Cuando esta mañana la empleada de una agencia de viajes en la avenida de Barcelona abrió la oficina, ya esperaba en la puerta un cliente en busca de entradas para la final de la Eurocopa en Viena.

“Estaba ansioso, me pidió que le reservase ocho plazas, le expliqué todo y le dije los precios, luego se marchó y me dijo que volvería, pero no ha regresado”, me explicaba esta tarde la chica de la agencia por teléfono. “A lo mejor fue a pedir un préstamo y no se lo han dado”, bromea al otro lado de la línea.

El caso es que agencias como Marsans o Viajes del Corte Inglés ofertan –quizá este sábado aún queden plazas-- un paquete de ida y vuelta en avión, con entrada y traslado al estadio para ver la final. Todo el mismo domingo, saliendo de madrugada de Madrid o Sevilla, por unos 1.400 euros por persona.

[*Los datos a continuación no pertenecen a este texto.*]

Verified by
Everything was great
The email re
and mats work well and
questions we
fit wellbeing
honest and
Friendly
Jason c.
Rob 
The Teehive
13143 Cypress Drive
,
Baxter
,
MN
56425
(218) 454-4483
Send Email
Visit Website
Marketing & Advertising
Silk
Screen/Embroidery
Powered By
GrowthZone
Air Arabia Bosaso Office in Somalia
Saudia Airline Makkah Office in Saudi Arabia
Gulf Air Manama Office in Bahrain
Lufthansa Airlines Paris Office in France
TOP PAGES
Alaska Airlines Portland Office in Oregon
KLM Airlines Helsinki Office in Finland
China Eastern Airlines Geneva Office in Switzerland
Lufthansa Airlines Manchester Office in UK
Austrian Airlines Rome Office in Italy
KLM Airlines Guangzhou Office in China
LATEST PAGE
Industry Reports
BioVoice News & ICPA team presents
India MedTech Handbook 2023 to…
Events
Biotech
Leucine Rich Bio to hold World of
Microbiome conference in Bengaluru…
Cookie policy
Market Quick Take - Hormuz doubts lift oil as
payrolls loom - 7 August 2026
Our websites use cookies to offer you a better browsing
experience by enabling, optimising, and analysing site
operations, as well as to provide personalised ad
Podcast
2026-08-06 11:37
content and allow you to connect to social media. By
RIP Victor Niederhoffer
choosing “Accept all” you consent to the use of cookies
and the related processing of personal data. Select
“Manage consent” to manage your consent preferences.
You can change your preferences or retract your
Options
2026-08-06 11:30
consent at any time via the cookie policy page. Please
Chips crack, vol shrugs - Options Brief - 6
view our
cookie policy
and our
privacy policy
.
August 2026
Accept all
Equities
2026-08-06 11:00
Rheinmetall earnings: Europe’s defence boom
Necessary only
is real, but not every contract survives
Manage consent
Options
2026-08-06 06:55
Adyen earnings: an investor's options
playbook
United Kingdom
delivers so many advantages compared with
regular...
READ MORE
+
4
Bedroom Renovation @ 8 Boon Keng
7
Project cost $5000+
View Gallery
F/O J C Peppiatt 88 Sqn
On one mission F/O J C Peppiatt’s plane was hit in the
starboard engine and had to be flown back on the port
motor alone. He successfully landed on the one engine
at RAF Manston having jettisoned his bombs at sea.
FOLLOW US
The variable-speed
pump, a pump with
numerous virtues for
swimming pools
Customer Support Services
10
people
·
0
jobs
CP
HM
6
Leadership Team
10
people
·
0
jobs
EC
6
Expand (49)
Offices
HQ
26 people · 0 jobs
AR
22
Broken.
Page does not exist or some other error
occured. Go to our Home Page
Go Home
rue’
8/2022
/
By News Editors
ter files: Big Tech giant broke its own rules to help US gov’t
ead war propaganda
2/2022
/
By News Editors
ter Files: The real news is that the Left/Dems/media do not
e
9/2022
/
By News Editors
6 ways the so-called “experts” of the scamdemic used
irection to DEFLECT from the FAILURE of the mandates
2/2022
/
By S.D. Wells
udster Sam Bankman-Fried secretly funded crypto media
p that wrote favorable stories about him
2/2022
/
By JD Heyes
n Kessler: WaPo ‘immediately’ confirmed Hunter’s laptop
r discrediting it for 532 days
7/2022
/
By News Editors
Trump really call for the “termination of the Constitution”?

Hoy me he pasado el día, entre otras cosas, buscando a cordobeses que se fuesen a Viena para contar algo en el periódico. Y algo contamos mañana, aunque en una columna que se queda algo corta para las historias que me he encontrado.

A través de estas agencias no parecen haber sido más de media docena de cordobeses los que han reservado plazas. Seguramente habrá más gente de aquí en el estadio este domingo.

Muchos están allí ya o incluso se van por otros medios.

Este mediodía escuchaba en la radio como un colega periodista ha decidido ir por su cuenta y riesgo, en coche nada menos –espero que le vaya bien--.

Pero volviendo a las agencias, el precio no ha sido obstáculo para que Alicia Villagrán regale a su marido y a su hijo el viaje a Viena. ¡Qué mujer!

“Les encanta el fútbol –me ha explicado--. Mi marido fue futbolista y mi hijo juega en los cadetes del Séneca. Este es el mejor regalo que les puedo hacer”

Y ha sido toda una sorpresa, pues Javier, su marido, Sánchez de apellido y dentista de profesión, me ha contado que el domingo ya tenía preparada una barbacoa en casa para ver el partido con la familia y los amigos. Estaba emocionado con el viaje, y no es para menos, es una cita histórica.

Algo que también tiene muy claro Blas Campaña, el propietario de una cafetería de Santaella que también ha reservado un par de viajes, para él y para su hijo de 18 años. “El fútbol es mi pasión”, me ha dicho.

A mi, si te digo la verdad, nunca me ha apasionado el fútbol. Nunca he seguido la liga y como mucho, me enganchaba a los partidos de la selección o a algunas finales del Barça o el Madrid.

En los últimos meses, por cuestiones de trabajo –he pasado esporádicamente por la sección de Deportes--, me ha interesado más. Y aunque aún no le he encontrado el gustillo, si empiezo a comprender porqué apasiona a tanta gente.

Y por supuesto, este domingo no me pierdo la final. La veré en el periódico, con los compañeros, y espero que los goles se oigan en toda la Torrecilla.